The environment affects us all, every day, and always will. We live in it. And that makes David Cameron's pledge to make his government the "greenest ever" a crucial one. But, one year on, how is the coalition doing? The short answer is not well – yet.
Hitting the Department for Environment, Food and Rural Affairs with the biggest cut in Whitehall has hamstrung the guardians of our air, water and wildlife, as well as devastating plans for flood protection and prompting a zero-cost, zero-sense badger culling proposal. The Department of Energy and Climate Change did relatively well in budget terms, but has scared green investors by getting some small but crucial decisions badly wrong: a U-turn on subsidies for solar panels and converting a carbon-cutting incentive into a stealth tax.
The last government passed the Climate Change Act, compelling us to tackle the daunting threat of global warming over the next four decades. To be the greenest government ever, the coalition must turn that long-term goal into short-term action.
That means overturning long-standing orthodoxies. Our land, lakes and the life on them must be seen as a provider of precious commodities that underpin our wellbeing: clean air and water, fertile and carbon-storing soils – not an inexhaustible supply of short-term profit. The government's forthcoming ideas for new laws to cherish the natural environment as fundamental to our health and wealth, laid out in the in the natural environment white paper, are vitally important.
Another orthodoxy yet to be overturned at the heart of this government is that being green is an expensive luxury, not an inescapable necessity on a crowded planet with finite resources. The green departments get this, but the trolls of the Treasury do not, despite George Osborne's pre-election warm words: "If I become chancellor, the Treasury will become a green ally, not a foe." Did he use his budget to start getting the UK off the oil hook? No, he cut fuel duty by a penny, shaking an impotent fist at rising global prices.

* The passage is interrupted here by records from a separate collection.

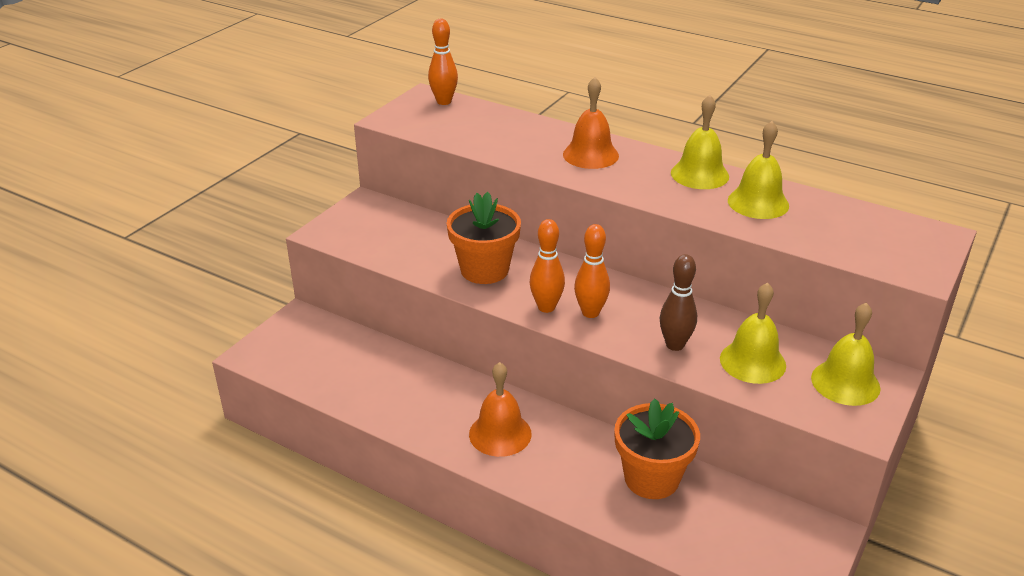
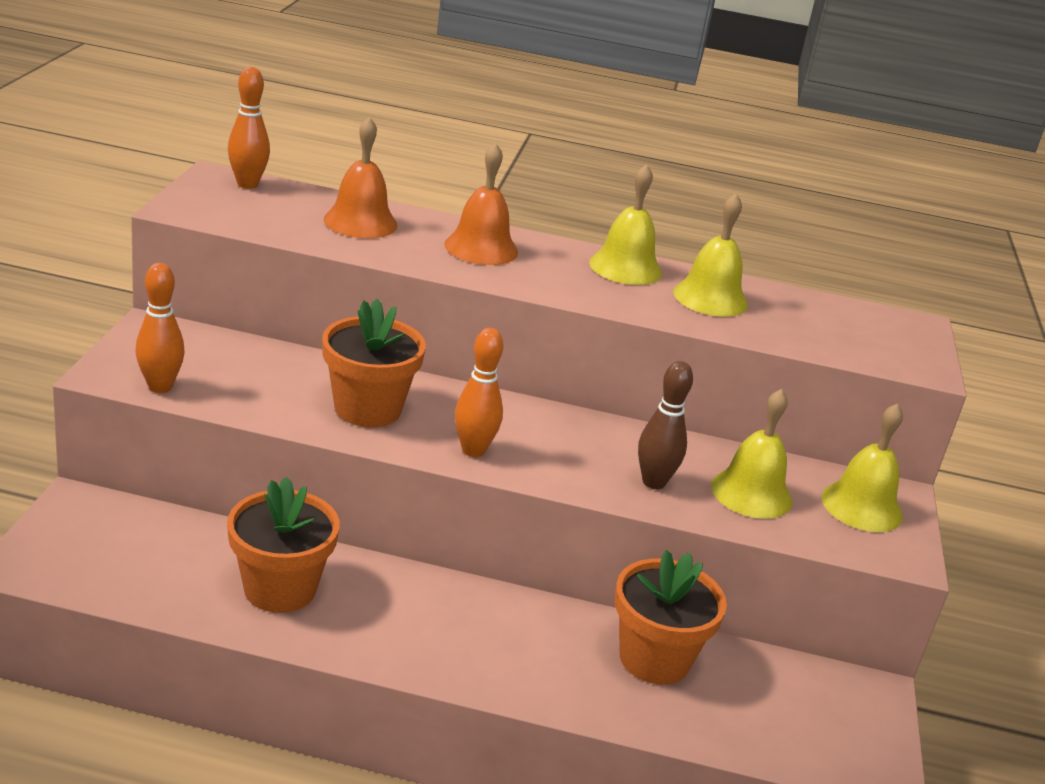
camera: 25 degrees left, 5 degrees down
(403, 390) = (280, 589): none -> orange flower pot
(500, 434) = (439, 629): orange bell -> orange bell (360, 222)
(590, 312) = (532, 452): orange bowling pin -> orange bowling pin (160, 387)

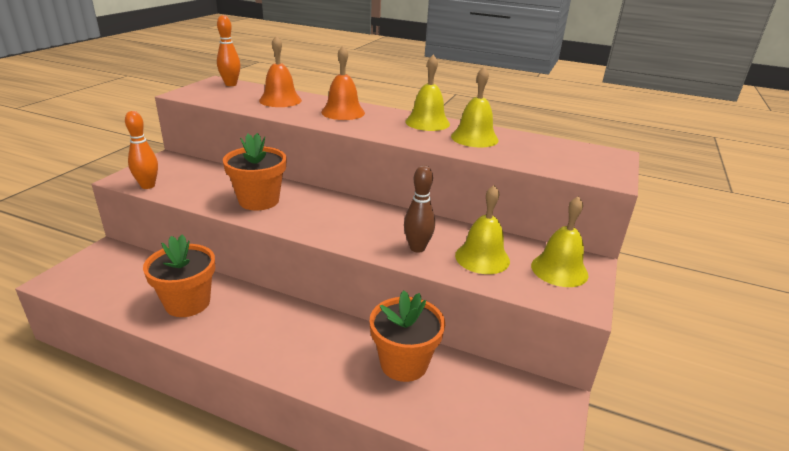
camera: 15 degrees right, 0 degrees up
(473, 450) = (309, 225): orange bowling pin -> none

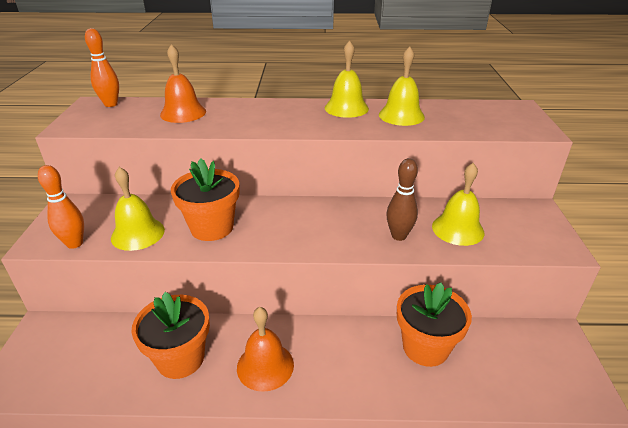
camera: 20 degrees left, 5 degrees up
(343, 112) = (259, 113): orange bell -> orange bell (265, 366)
(559, 270) = (523, 222): yellow bell -> yellow bell (138, 233)

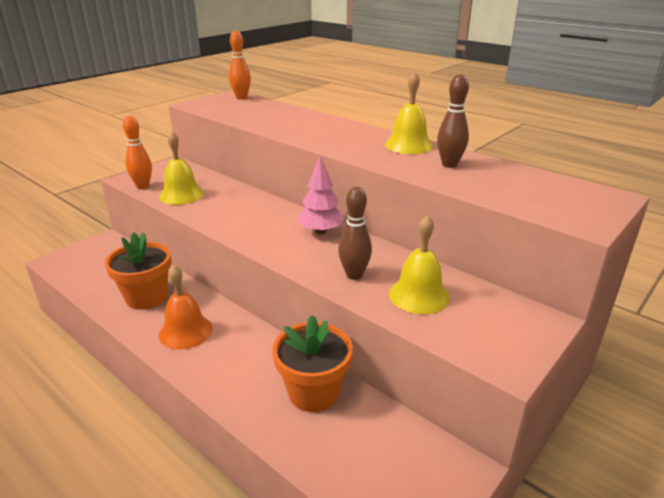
camera: 40 degrees right, 5 degrees down
(183, 113) = (275, 114): orange bell -> none
(212, 227) = (228, 209): orange flower pot -> none
(321, 211) = (321, 231): none -> pink tree
(401, 115) = (449, 164): yellow bell -> brown bowling pin

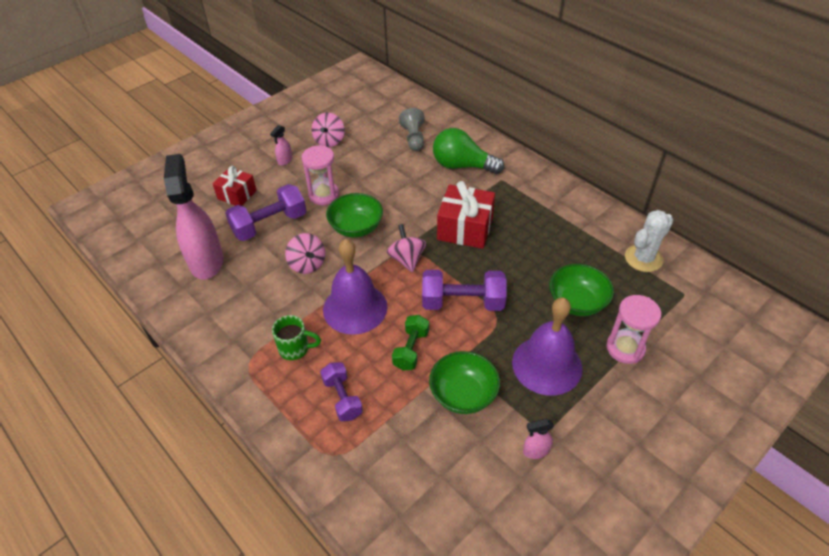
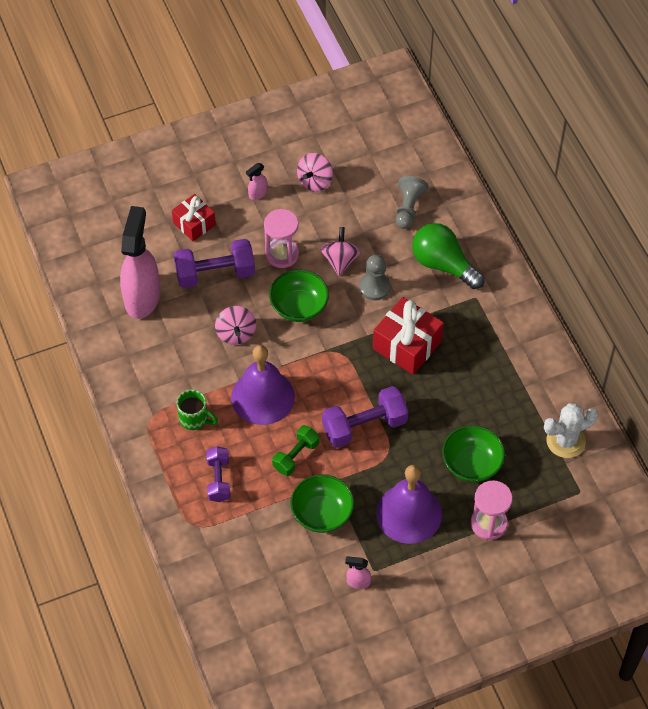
camera: 20 degrees right, 10 degrees up
(407, 259) = (333, 361): pink spinning top -> pink spinning top (340, 260)
(414, 196) = (374, 287): none -> grey pawn
(462, 302) = (364, 426): purple dumbbell -> purple dumbbell turned 45 degrees counterclockwise

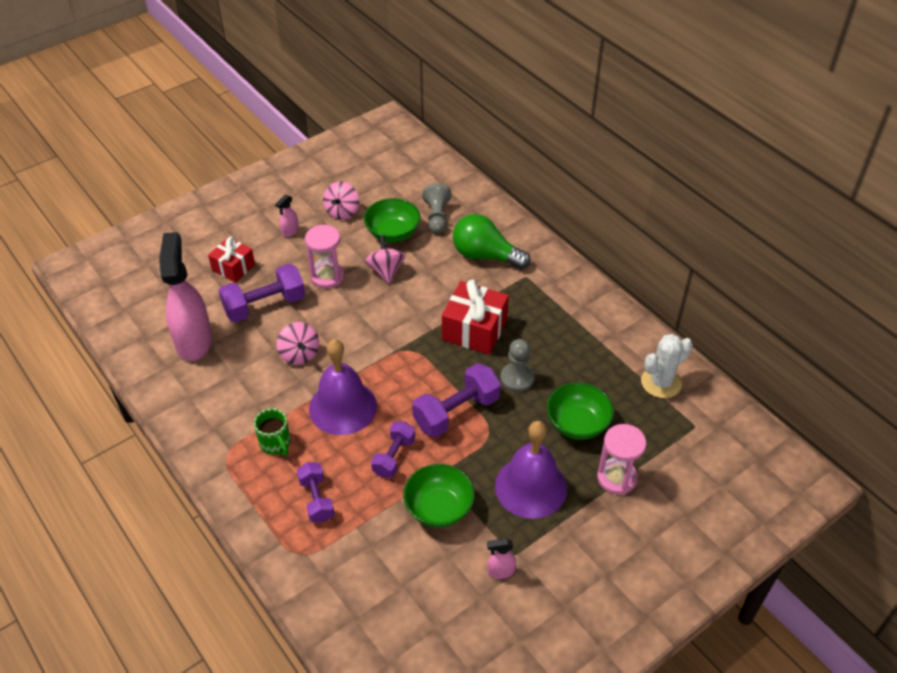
camera: 15 degrees left, 10 degrees down
(195, 419) = (276, 444): green mug -> green mug turned 45 degrees clockwise
(296, 456) = (394, 457): green dumbbell -> purple dumbbell
(299, 306) = (357, 318): green bowl -> green bowl (393, 233)
(374, 287) = (426, 287): grey pawn -> grey pawn (517, 378)

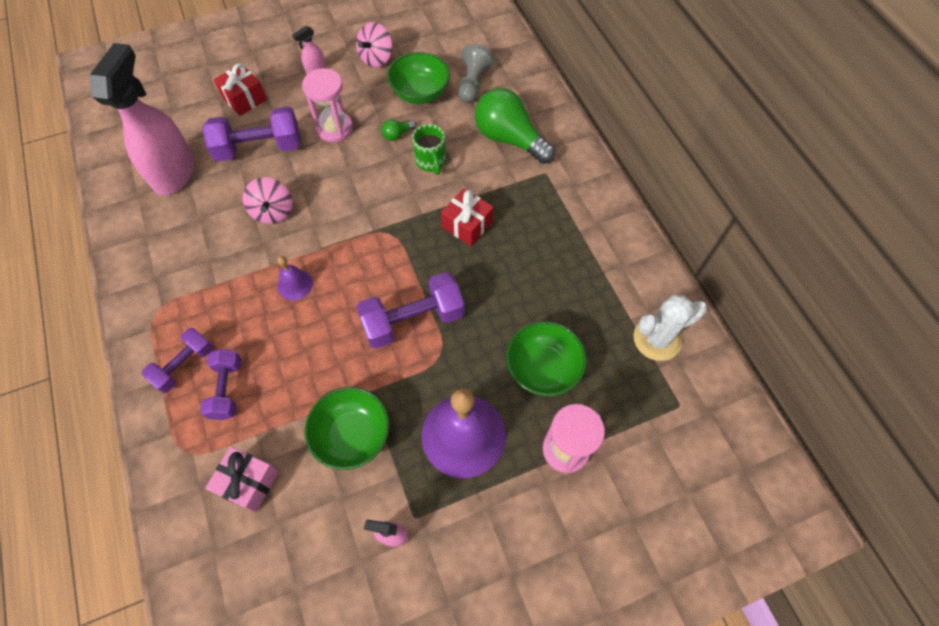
camera: 15 degrees right, 15 degrees up
(276, 444) = (210, 311): green mug -> green mug (431, 162)
(343, 407) = (295, 284): purple bell -> purple bell, size x0.47
(365, 563) = (248, 482): none -> pink gift
(386, 271) = (397, 134): pink spinning top -> green light bulb
(394, 457) = (327, 358): purple dumbbell -> purple dumbbell (184, 365)
(474, 330) = (467, 225): red gift -> red gift, size x0.64
(517, 378) = (493, 295): grey pawn -> none

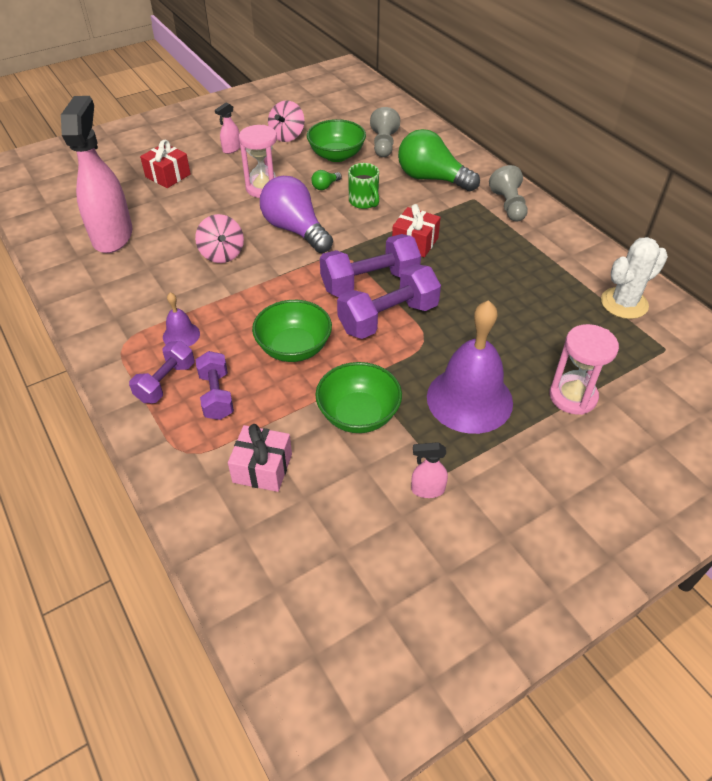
camera: 10 degrees left, 15 degrees down
(259, 148) = (193, 209): purple dumbbell -> purple dumbbell (369, 282)
(295, 284) = (261, 305): purple bell -> purple bell (181, 335)
(352, 190) = (295, 230): none -> purple light bulb
(543, 368) = (527, 338): green bowl -> green bowl (294, 348)
(578, 188) = (508, 205): none -> grey pawn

In tough times, jobs are vital and skilled green jobs could be plentiful. But the Treasury ensured the promised green investment bank that could kickstart green industry can't borrow for years, and killed green Isas dead. A truly transformational idea – an energy-saving refurbishment for almost every building in Britain – may also be rejected by the accountants. Another critical policy, reforming our ultra-liberalised energy market to properly reward future clean energy, must avoid being captured by the giant utilities that dominate today.
So, is this the greenest government ever? Absolutely not, and the blinding hatred of regulation that led it to dump the Climate Change Act and more into its "cut red tape" challenge will not help it become so.
But maybe, just maybe, the coalition will deliver lasting protection of the natural world and re-engineer how the UK generates and uses its energy.
If it does, then for the first time, the heart of government will have truly changed. A government that cherishes our green and pleasant land and grasps the rare opportunity Britain has to be a green leader in the world would indeed be the greenest ever.